Last five years have been impressive for composite leaf springs with lot of innovations and product launches across the value chain.
The development of glass fiber-reinforced composite leaf spring for a 40 ton truck by IFC Composite, resulting in a weight reduction of over 400 kg, proves indubitably the merit of using composite leaf springs.
On 23 Jan, 2018 Liteflex Composite Spring Announced to launch a new product “ Helper Spring” with less weight for Chevrolet Suburban, capable of driving a smooth and safe ride.
Jamna Auto Industries( JAI) Launches new light weight suspensions and composite spring along with three new suspension system on 28th march, 2018.
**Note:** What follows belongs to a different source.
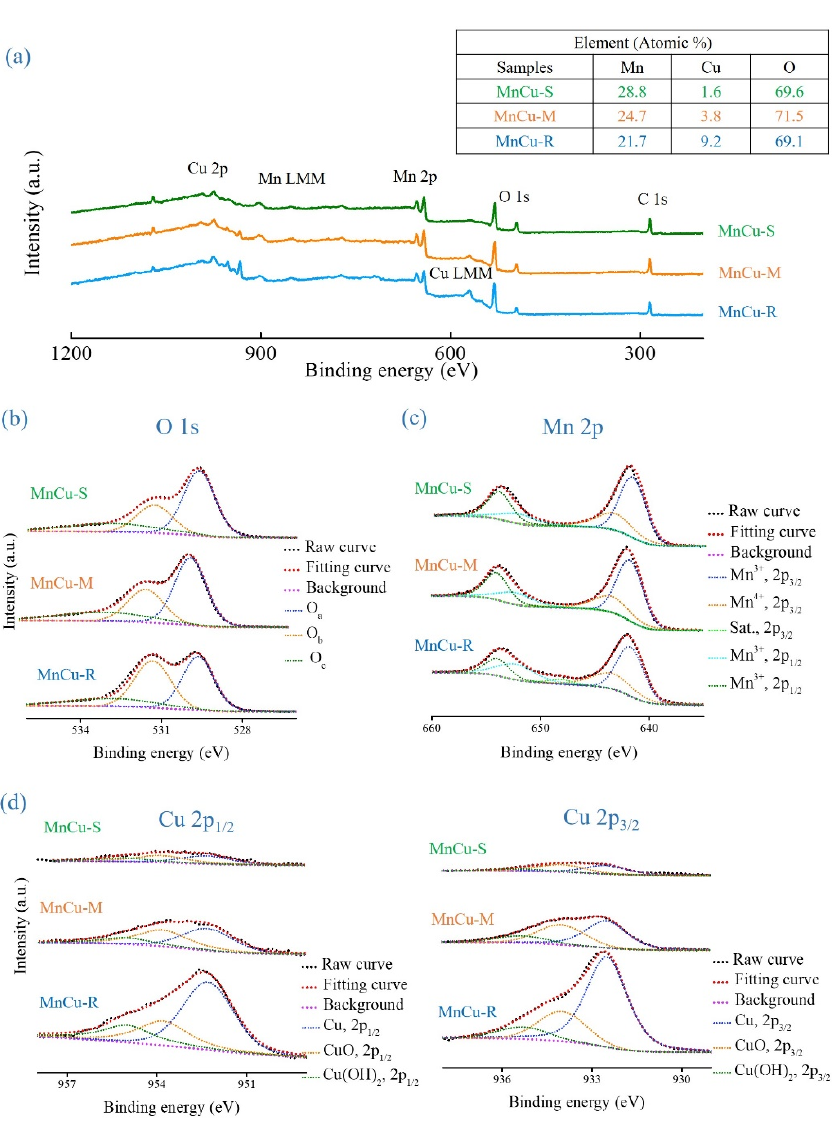
Figure 7. XPS spectra of MnCu-R, MnCu-M, and MnCu-S ( a ) full survey, ( b ) O 1s, ( c ) Mn 2p, and ( d ) Cu 2p 1/2 and Cu 2p 3/2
Liteflex Composite Spring, recently developed a “SimilAir Composite Leaf Spring” which reduces weight by 84 pounds per axle. SimilAir springs are 150 pounds than a typical air ride system and 50 -75% lighter than steel.
The part fabricators and material suppliers are working in sync with OEMs. Recently SGL Carbon, one of the market leaders, reached a milestone in the history of serial production of composite components by delivering its millionth composite leaf spring to Volvo Cars (Gothenburg, Sweden). The leaf spring is part of Volvo Car’s global SPA vehicle platform and is used in a range of models. As per the news, SGL Carbon is said to be implementing similar concepts together with other car manufacturers from Europe and North America.
Composites have obviously their own bottlenecks in terms of lack of standardization and fast manufacturing processes when compared with steel. However, such technological developments and collaborations are going to open new vistas of growth for composites in leaf springs market space.